In the early stages of the rush, all of the lessons seemed to highlight weaknesses in either qualitative or quantitative MR. But now I’m getting more positive messages.

If you know where to look and how to spot them, you can see the influence of Operations in the Election Day stories. There seems to have been an Operations disaster, but I think I also see one of the rare cases, in my experience, where someone listened to Ops early on, took their advice, and nailed the project.

In the case of the ill-fated “Republican Party’s newest, unprecedented, and most technologically advanced plan to win the 2012 presidential election,” Project ORCA, the Ops guys apparently lost to the PR guys. I’m absolutely sure the campaign’s Operations guys insisted upon holding serious training sessions for the volunteers that would use the system because I know there had to have been Ops geeks around and I know how Ops geeks think. But, according to a volunteer who blogged his experience (and disappointment), volunteers “were invited to take part in nightly conference calls. The calls were more of the slick marketing speech type than helpful training sessions.”

In the words of Zac Moffatt, the campaigns digital director, the system “kind of buckled under the strain (of) the amount of information incoming.” The lack of training left the people out in the field un-prepared and unable to communicate. Even with “800 Romney workers…staffing phones…the surge in traffic was so great that the system didn’t work for 90 minutes,” leaving the field workers scrambling and headquarters without field input.

I have to say that I felt awful reading this. I know that somewhere an Operations Director was crying, and that his or her advice had gone unheeded. I’m dead sure of it.

But the most interesting story about Ops guys and an election didn’t even happen in 2012; -it happened in the Democratic camp in 2008.

Amazingly enough, in 2008 the Democrats had built a system called Houdini, that, like ORCA in 2012, was designed to “make the names of those who had already voted disappear from the Get Out The Vote lists” that were being maintained by volunteers in the field, who could then not waste time on people who had already voted and concentrate on the people who hadn’t.

Like ORCA, Houdini failed. Spectacularly. “On Election Day, the call volume was even more than anticipated and took out the entire phone system for the Obama campaign. It didn’t just effect the reporting of vote totals but effected anything that involve a central campaign phone line.”

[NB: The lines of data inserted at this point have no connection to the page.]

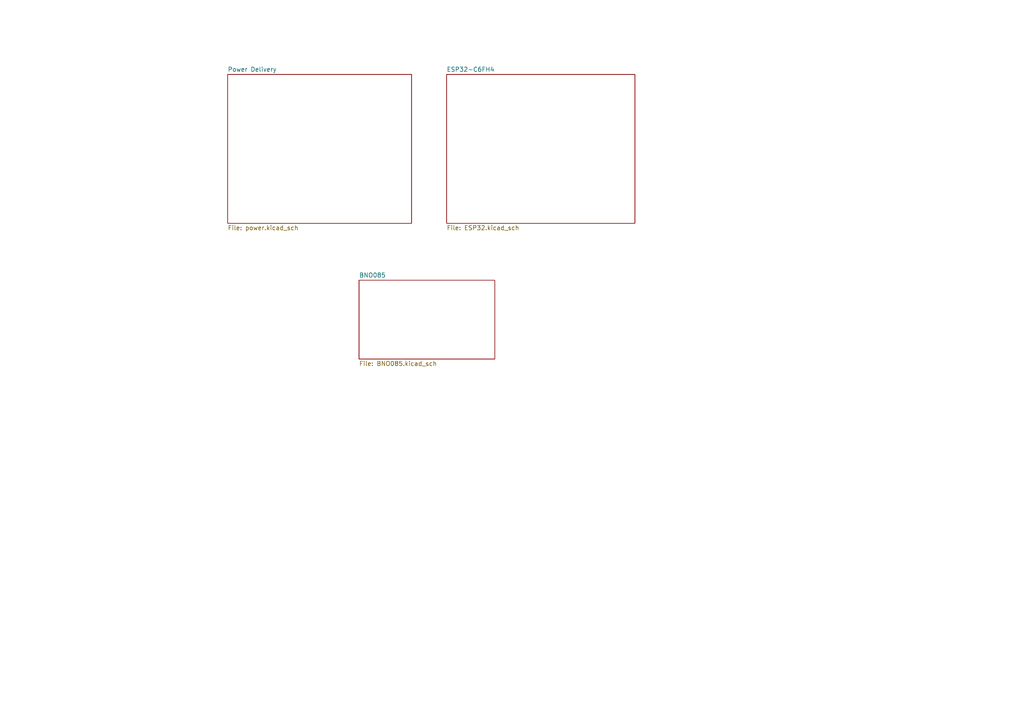
<source format=kicad_sch>
(kicad_sch
	(version 20231120)
	(generator "eeschema")
	(generator_version "8.0")
	(uuid "f32c1c49-f803-4e7c-a530-6db148a7ba36")
	(paper "A4")
	(lib_symbols)
	(sheet
		(at 104.14 81.28)
		(size 39.37 22.86)
		(fields_autoplaced yes)
		(stroke
			(width 0.1524)
			(type solid)
		)
		(fill
			(color 0 0 0 0.0000)
		)
		(uuid "1072de81-ddaf-4115-9b1e-8b480e2a0117")
		(property "Sheetname" "BNO085"
			(at 104.14 80.5684 0)
			(effects
				(font
					(size 1.27 1.27)
				)
				(justify left bottom)
			)
		)
		(property "Sheetfile" "BNO085.kicad_sch"
			(at 104.14 104.7246 0)
			(effects
				(font
					(size 1.27 1.27)
				)
				(justify left top)
			)
		)
		(instances
			(project "uSlime_PCB_Module"
				(path "/f32c1c49-f803-4e7c-a530-6db148a7ba36"
					(page "4")
				)
			)
		)
	)
	(sheet
		(at 129.54 21.59)
		(size 54.61 43.18)
		(fields_autoplaced yes)
		(stroke
			(width 0.1524)
			(type solid)
		)
		(fill
			(color 0 0 0 0.0000)
		)
		(uuid "27e9da7b-3bfa-4574-a980-93f02fcd8fa2")
		(property "Sheetname" "ESP32-C6FH4"
			(at 129.54 20.8784 0)
			(effects
				(font
					(size 1.27 1.27)
				)
				(justify left bottom)
			)
		)
		(property "Sheetfile" "ESP32.kicad_sch"
			(at 129.54 65.3546 0)
			(effects
				(font
					(size 1.27 1.27)
				)
				(justify left top)
			)
		)
		(instances
			(project "uSlime_PCB_Module"
				(path "/f32c1c49-f803-4e7c-a530-6db148a7ba36"
					(page "3")
				)
			)
		)
	)
	(sheet
		(at 66.04 21.59)
		(size 53.34 43.18)
		(fields_autoplaced yes)
		(stroke
			(width 0.1524)
			(type solid)
		)
		(fill
			(color 0 0 0 0.0000)
		)
		(uuid "9141278c-15a6-43aa-8c9d-f1bdf7efadba")
		(property "Sheetname" "Power Delivery"
			(at 66.04 20.8784 0)
			(effects
				(font
					(size 1.27 1.27)
				)
				(justify left bottom)
			)
		)
		(property "Sheetfile" "power.kicad_sch"
			(at 66.04 65.3546 0)
			(effects
				(font
					(size 1.27 1.27)
				)
				(justify left top)
			)
		)
		(instances
			(project "uSlime_PCB_Module"
				(path "/f32c1c49-f803-4e7c-a530-6db148a7ba36"
					(page "2")
				)
			)
		)
	)
	(sheet_instances
		(path "/"
			(page "1")
		)
	)
)

</source>
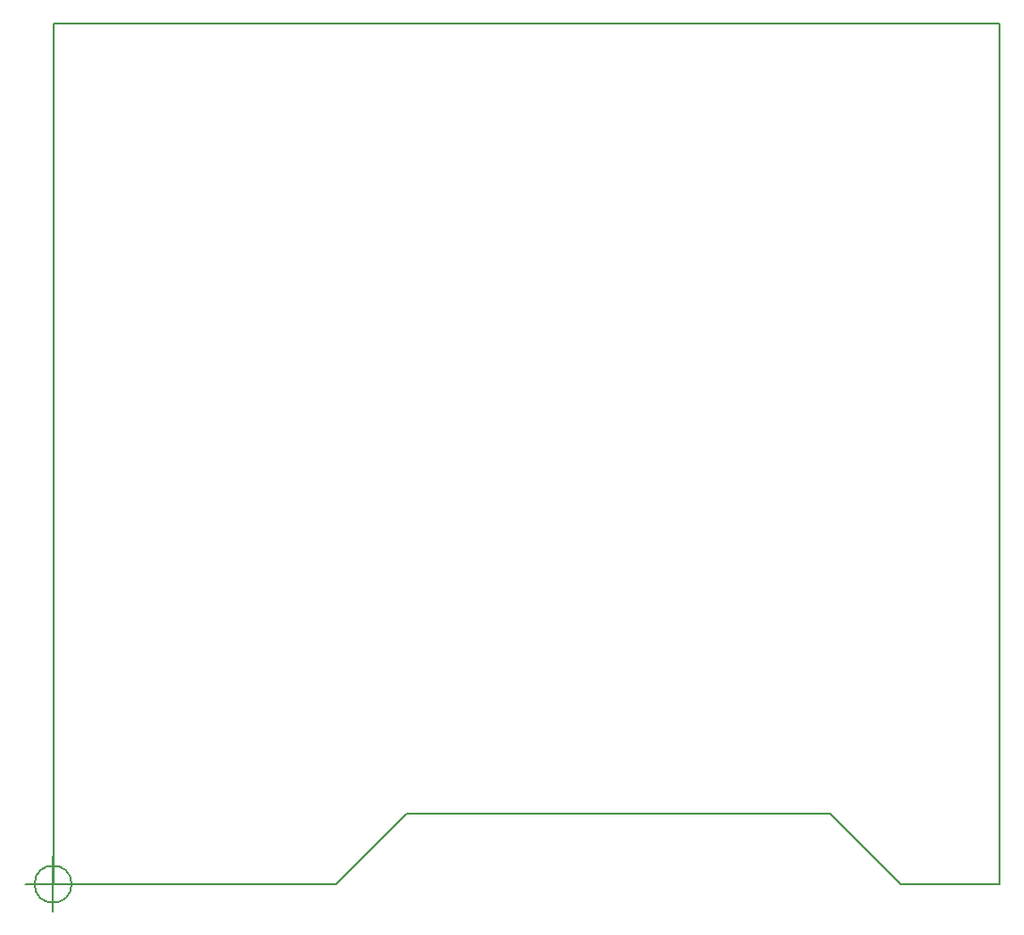
<source format=gbr>
G04 #@! TF.GenerationSoftware,KiCad,Pcbnew,(5.1.4-0-10_14)*
G04 #@! TF.CreationDate,2019-11-14T11:18:41+01:00*
G04 #@! TF.ProjectId,MEGA IO,4d454741-2049-44f2-9e6b-696361645f70,-*
G04 #@! TF.SameCoordinates,Original*
G04 #@! TF.FileFunction,Profile,NP*
%FSLAX46Y46*%
G04 Gerber Fmt 4.6, Leading zero omitted, Abs format (unit mm)*
G04 Created by KiCad (PCBNEW (5.1.4-0-10_14)) date 2019-11-14 11:18:41*
%MOMM*%
%LPD*%
G04 APERTURE LIST*
%ADD10C,0.150000*%
G04 APERTURE END LIST*
D10*
X146050000Y-124206000D02*
X144780000Y-125476000D01*
X184150000Y-124206000D02*
X146050000Y-124206000D01*
X190500000Y-130556000D02*
X184150000Y-124206000D01*
X199390000Y-130556000D02*
X190500000Y-130556000D01*
X144780000Y-125476000D02*
X139700000Y-130556000D01*
X139700000Y-130556000D02*
X114300000Y-130556000D01*
X114300000Y-53086000D02*
X114300000Y-130556000D01*
X199390000Y-53086000D02*
X114300000Y-53086000D01*
X199390000Y-130556000D02*
X199390000Y-53086000D01*
X115937160Y-130569687D02*
G75*
G03X115937160Y-130569687I-1666666J0D01*
G01*
X111770494Y-130569687D02*
X116770494Y-130569687D01*
X114270494Y-128069687D02*
X114270494Y-133069687D01*
M02*

</source>
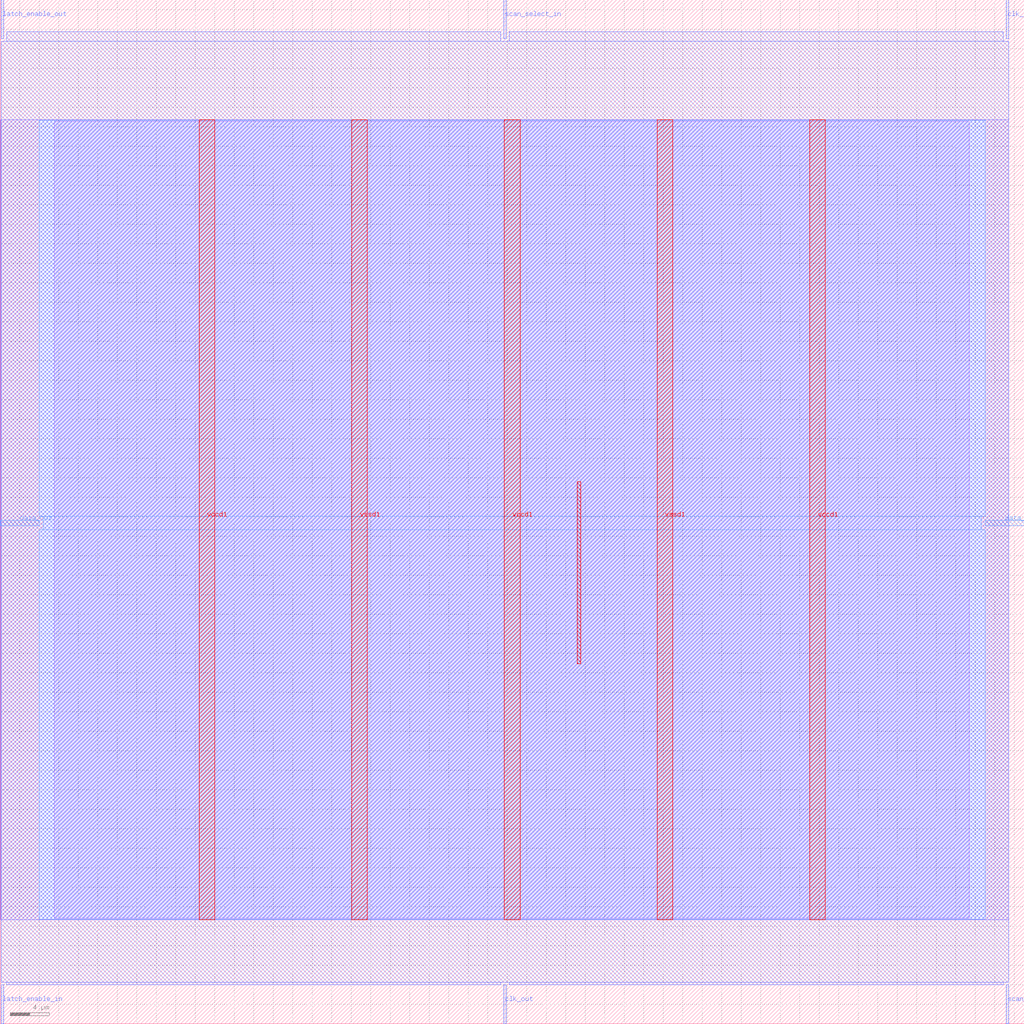
<source format=lef>
VERSION 5.7 ;
  NOWIREEXTENSIONATPIN ON ;
  DIVIDERCHAR "/" ;
  BUSBITCHARS "[]" ;
MACRO scan_wrapper_341160201697624660
  CLASS BLOCK ;
  FOREIGN scan_wrapper_341160201697624660 ;
  ORIGIN 0.000 0.000 ;
  SIZE 105.000 BY 105.000 ;
  PIN clk_in
    DIRECTION INPUT ;
    USE SIGNAL ;
    PORT
      LAYER met2 ;
        RECT 103.130 101.000 103.410 105.000 ;
    END
  END clk_in
  PIN clk_out
    DIRECTION OUTPUT TRISTATE ;
    USE SIGNAL ;
    PORT
      LAYER met2 ;
        RECT 51.610 0.000 51.890 4.000 ;
    END
  END clk_out
  PIN data_in
    DIRECTION INPUT ;
    USE SIGNAL ;
    PORT
      LAYER met3 ;
        RECT 101.000 51.040 105.000 51.640 ;
    END
  END data_in
  PIN data_out
    DIRECTION OUTPUT TRISTATE ;
    USE SIGNAL ;
    PORT
      LAYER met3 ;
        RECT 0.000 51.040 4.000 51.640 ;
    END
  END data_out
  PIN latch_enable_in
    DIRECTION INPUT ;
    USE SIGNAL ;
    PORT
      LAYER met2 ;
        RECT 0.090 0.000 0.370 4.000 ;
    END
  END latch_enable_in
  PIN latch_enable_out
    DIRECTION OUTPUT TRISTATE ;
    USE SIGNAL ;
    PORT
      LAYER met2 ;
        RECT 0.090 101.000 0.370 105.000 ;
    END
  END latch_enable_out
  PIN scan_select_in
    DIRECTION INPUT ;
    USE SIGNAL ;
    PORT
      LAYER met2 ;
        RECT 51.610 101.000 51.890 105.000 ;
    END
  END scan_select_in
  PIN scan_select_out
    DIRECTION OUTPUT TRISTATE ;
    USE SIGNAL ;
    PORT
      LAYER met2 ;
        RECT 103.130 0.000 103.410 4.000 ;
    END
  END scan_select_out
  PIN vccd1
    DIRECTION INPUT ;
    USE POWER ;
    PORT
      LAYER met4 ;
        RECT 20.380 10.640 21.980 92.720 ;
    END
    PORT
      LAYER met4 ;
        RECT 51.700 10.640 53.300 92.720 ;
    END
    PORT
      LAYER met4 ;
        RECT 83.020 10.640 84.620 92.720 ;
    END
  END vccd1
  PIN vssd1
    DIRECTION INPUT ;
    USE GROUND ;
    PORT
      LAYER met4 ;
        RECT 36.040 10.640 37.640 92.720 ;
    END
    PORT
      LAYER met4 ;
        RECT 67.360 10.640 68.960 92.720 ;
    END
  END vssd1
  OBS
      LAYER li1 ;
        RECT 5.520 10.795 99.360 92.565 ;
      LAYER met1 ;
        RECT 0.070 10.640 103.430 92.720 ;
      LAYER met2 ;
        RECT 0.650 100.720 51.330 101.730 ;
        RECT 52.170 100.720 102.850 101.730 ;
        RECT 0.100 4.280 103.400 100.720 ;
        RECT 0.650 4.000 51.330 4.280 ;
        RECT 52.170 4.000 102.850 4.280 ;
      LAYER met3 ;
        RECT 4.000 52.040 101.000 92.645 ;
        RECT 4.400 50.640 100.600 52.040 ;
        RECT 4.000 10.715 101.000 50.640 ;
      LAYER met4 ;
        RECT 59.175 36.895 59.505 55.585 ;
  END
END scan_wrapper_341160201697624660
END LIBRARY


</source>
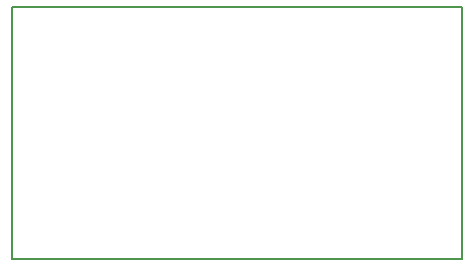
<source format=gbr>
G04 #@! TF.GenerationSoftware,KiCad,Pcbnew,(5.0.0)*
G04 #@! TF.CreationDate,2021-10-13T13:42:49+02:00*
G04 #@! TF.ProjectId,L298N,4C3239384E2E6B696361645F70636200,rev?*
G04 #@! TF.SameCoordinates,Original*
G04 #@! TF.FileFunction,Profile,NP*
%FSLAX46Y46*%
G04 Gerber Fmt 4.6, Leading zero omitted, Abs format (unit mm)*
G04 Created by KiCad (PCBNEW (5.0.0)) date 10/13/21 13:42:49*
%MOMM*%
%LPD*%
G01*
G04 APERTURE LIST*
%ADD10C,0.150000*%
G04 APERTURE END LIST*
D10*
X135636000Y-88900000D02*
X135636000Y-110236000D01*
X173736000Y-88900000D02*
X135636000Y-88900000D01*
X173736000Y-110236000D02*
X173736000Y-88900000D01*
X135636000Y-110236000D02*
X173736000Y-110236000D01*
M02*

</source>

But here’s where the Ops guys come in. After Houdini’s failure the developers did a post mortem and scaled back the functionality of their 2012 system, Narwhal.

“It was basically determined that it wasn’t worth the risk or the amount of work for every precinct in the country. The creators of Houdini came in from Google and decided that it wasn’t possible to build a system that would scale that big.”

This is amazing – somebody decided to build a system with reduced functionality in order to get improved reliability. Do you suppose the political team or the marketing guys wanted less information on Election Day? Hell, no! I’m guessing they fought like cornered Tasmanian Devils not only to expand the scope, also but to add new features. I wasn’t there, of course, but I’ve been in enough discussions between MR analysts, developers, and Operations people to be pretty sure who fought for what. The guys from Google were Ops savvy.

Operations people are under-appreciated. Their job is to execute somebody else’s brainchild, and we rely on them to make it a success. Like the hedgehog in the fable, they know one big thing: failure is not an option. Projects have to get done. On time. Within the budget. The data has to be right. There will not be a second chance. They’ll move mountains to get things done. Sometimes they go home at night wondering why no one sought or followed their advice and sailed right into the big rock they saw so clearly ahead.

But apparently as the developers proceeded from 2008’s Houdini to 2012’s Narwhal the Ops guys won one. I hope they got the credit they deserved because too often they don’t.